Rep. Andre Jacque (R-De Pere) said that he introduced AB 305, which is similar to another bill he introduced in 2013, in response to the CMP attack videos.
“The undercover videos are lifting back the curtain on what happens in the back room of abortion clinics across the country,” Jacque told the Madison Capital-Times. “That has raised public awareness and made a stronger case for the need for the law.”
Jacque has sponsored several pieces of anti-choice legislation since being elected in 2010, including a bill requiring women to undergo a forced ultrasound prior to an abortion and a ban on sex-selective abortion.
Jacque introduced a bill last month to ban Planned Parenthood from receiving federal Title IX funds for family planning services. Planned Parenthood is the only recipient of the funding in the state, and receives more than $3 million from that grant each year, reported the Wisconsin Gazette.
When Jacque introduced the bill to ban fetal tissue donation in 2013, it quietly died in committee, but the bill he introduced this year has already been the subject of a controversial committee hearing. The Committee on Criminal Justice and Public Safety held a hearing last month during which lawmakers
Dr. Robert Golden, dean of the University of Wisconsin School of Medicine and Public Health, testified during the hearing that AB 305 would shut down life-saving research and poison the climate for investment in biomedical innovation. “The word is already out on street that Wisconsin is not the place for science or biomedical research,” Golden said. “We need to turn that around.”
David Walsh, a former member of the UW Board of Regents, said that he was sure that conservative lawmakers on the committee were interested in actually listening to the testimony of those who testified against the bill.
“It is clearly an attack on the university,” Walsh told the Madison Capital-Times. “They are trying to criminalize the activities of UW researchers. It’s that simple.”
Lawmakers in other states are taking similar actions to those in Wisconsin, and bills to ban or restrict fetal tissue donation have also been introduced in Illinois and Michigan.
Arizona Gov. Doug Ducey (R) issued a temporary executive order, approved by Attorney General Mark Brnovich, that clinics providing abortion care must report to state health officials what happens to the tissue of the aborted fetuses.
Daniel Scarpinato, the governor’s spokesman, told the Arizona Republic that the governor is seeking to make the rule permanent through legislative action.
Texas Gov. Greg Abbott (R) said last week that he will seek to “eliminate and criminalize any sale or transaction of fetal tissue by an abortion clinic for any purpose whatsoever.” The so-called “LIFE” initiative included policy proposals for state lawmakers in response to the CMP videos, most of which were redundant.

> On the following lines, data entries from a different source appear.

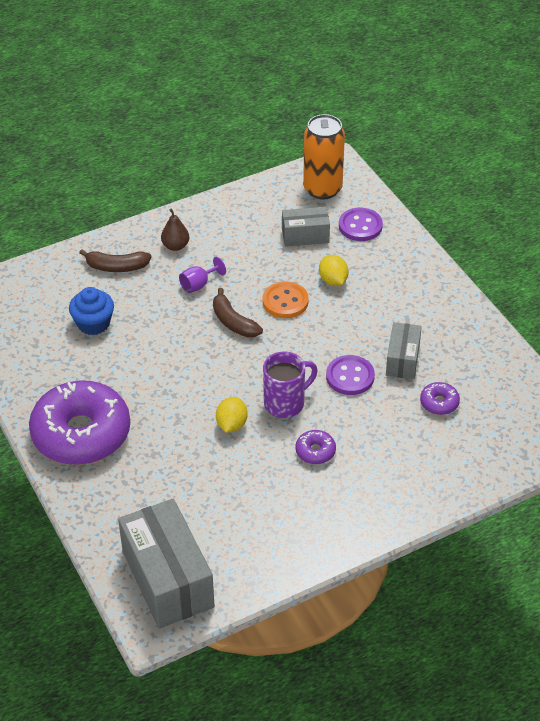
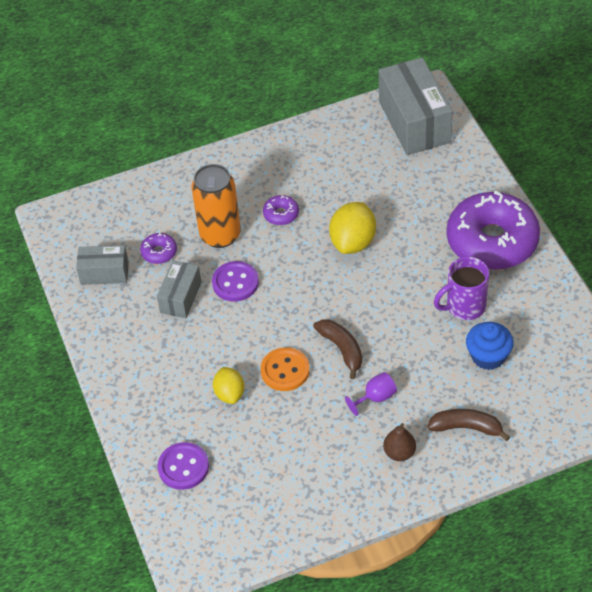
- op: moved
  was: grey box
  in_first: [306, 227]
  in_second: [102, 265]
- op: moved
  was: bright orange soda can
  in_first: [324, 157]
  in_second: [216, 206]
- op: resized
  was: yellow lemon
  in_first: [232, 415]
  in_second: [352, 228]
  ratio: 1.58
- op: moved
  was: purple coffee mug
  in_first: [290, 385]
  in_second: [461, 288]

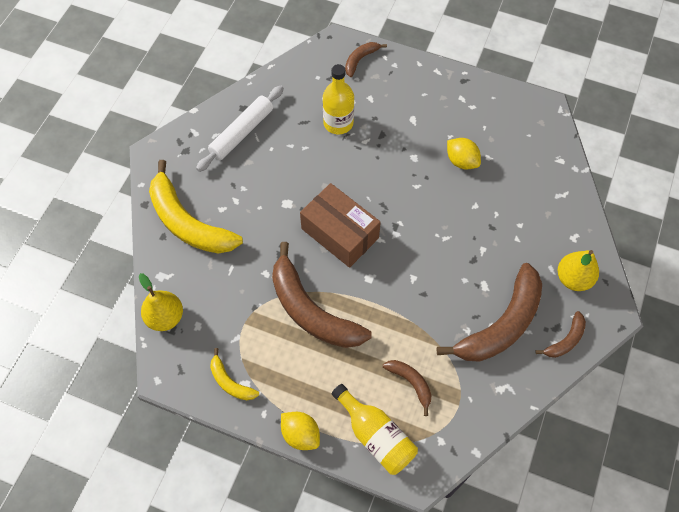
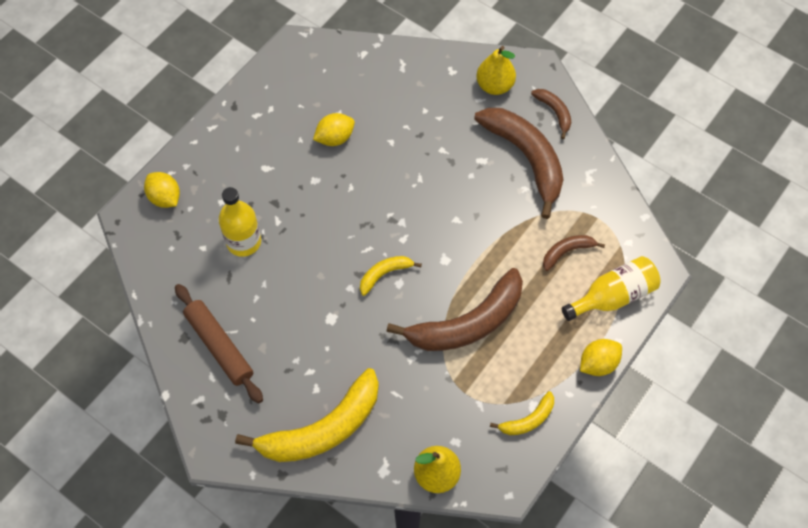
- op: replaced
  was: dark brown banana fruit
  now: yellow lemon
  in_first: [366, 59]
  in_second: [162, 190]
- op: recoloured
  was: white rolling pin
  now: dark brown rolling pin
  in_first: [240, 129]
  in_second: [219, 343]
- op: replaced
  was: dark brown box
  now: yellow banana fruit
  in_first: [340, 225]
  in_second: [391, 276]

“Gruesome—and potentially illegal—harvesting of baby body parts by Planned Parenthood cannot be allowed in Texas,” Abbott said in a statement. “Treating unborn children as commodities to be sold is an abomination. The barbaric practice of harvesting and selling baby body parts must end.”
The policy proposals include eliminating and criminalizing “any sale or transaction of fetal tissue by an abortion clinic for any purpose whatsoever.”

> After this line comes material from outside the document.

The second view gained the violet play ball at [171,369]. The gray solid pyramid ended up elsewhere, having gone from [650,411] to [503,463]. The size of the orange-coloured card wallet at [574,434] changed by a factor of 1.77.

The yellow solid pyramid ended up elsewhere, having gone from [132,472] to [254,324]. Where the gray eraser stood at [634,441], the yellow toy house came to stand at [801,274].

Abbott proposed making it felony under Texas law to perform a so-called partial-birth abortion and making it illegal for physicians who provide abortion care to “risk a woman’s health by altering the procedure to preserve fetal body parts.” Both are already banned by federal law.
The Texas attorney general’s office, the state Health and Human Services Commission, and the state Senate Health and Human Services Committee have launched investigations since the release of the heavily edited CMP videos.
Texas Planned Parenthood has repeatedly said that no affiliated clinics participate in fetal tissue donation programs. Planned Parenthood Gulf Coast worked with the University of Texas Medical Branch, a publicly funded hospital, on a miscarriage study that involved fetal tissue in 2010.